The international AIDS conference to be held in Amsterdam on July 23-27 of this year is expected to be the largest conference of its kind in the world. But along with hearing about new initiatives in HIV prevention and the real success of prevention and treatment programs to date, delegates will also be learning about a new and frightening danger only beginning to receive serious attention: HIV drug resistance.
While the rise of antibiotic resistant strains of most diseases thought to be virtually eradicated up to now has alarmed medical professionals worldwide, the spectacular success of programs aimed at making HIV/AIDS into a manageable disease has led to a false sense of security, at least in developed nations where anti-retroviral drugs (ARVs) are easily obtained.
The massive rollout of ARVs in recent years has certainly saved millions of lives and allowed countless others to live symptom-free at the cost of less than a dollar a day in most cases. Since 2003, HIV/AIDS deaths have declined by 40 percent worldwide and most countries in sub-Saharan Africa are reporting declines in the 25 to 50 percent range.

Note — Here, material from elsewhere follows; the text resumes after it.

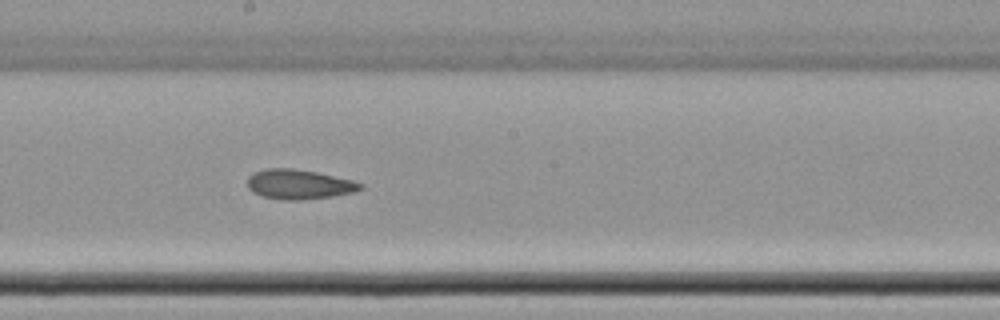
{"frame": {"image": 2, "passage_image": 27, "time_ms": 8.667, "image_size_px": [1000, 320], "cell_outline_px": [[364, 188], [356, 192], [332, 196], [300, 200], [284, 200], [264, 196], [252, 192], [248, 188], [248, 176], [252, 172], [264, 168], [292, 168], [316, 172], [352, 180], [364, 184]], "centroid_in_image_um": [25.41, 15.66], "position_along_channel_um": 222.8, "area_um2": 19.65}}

But HIV continues to be the fastest mutating disease organism on the planet. As a zoonotic virus (an animal virus that has jumped to humans), it has a mutation rate more than a million times greater than bacteria. And when two different HIV strains infect the same cell, it provides an opportunity for these different RNA strands to merge and create new recombinant viruses. This skyrocketing genetic diversity allows for the rapid development of drug resistance in the multiple HIV strains currently infecting humans .
This problem is also compounded by the difficulty providing an effective drug cocktail regimen in many developing nations where drugs are harder to obtain. Though there are 28 different anti-retroviral drugs approved for human use in the United States alone, most of these aren't available in other parts of the world and patients who become resistant to those few available treatments often end up dying as their symptoms become terminal. Also, the economic costs of ARV treatment often mean that patients may not take the full recommended regimen providing a greater opportunity for drug resistance to develop.
In a bleak report released in June, 2017, the World Health Organization (WHO) indicated that 30 percent of people with HIV failed ARV treatment after one year in countries such as Cameroon. Cases of acquired drug resistance are being increasingly reported in Africa, Asia, and Latin America. Also, while this disturbing rise in drug resistance seems largely restricted to developing nations, at least for now, the rise in new cases will almost certainly spread to developed nations as they did during the first wave of AIDS deaths.
As health experts warn, it is far too soon to assume the war against HIV/AIDS is over, especially with these new challenges being faced. How we deal with this new epidemic in the making may be our most crucial test yet.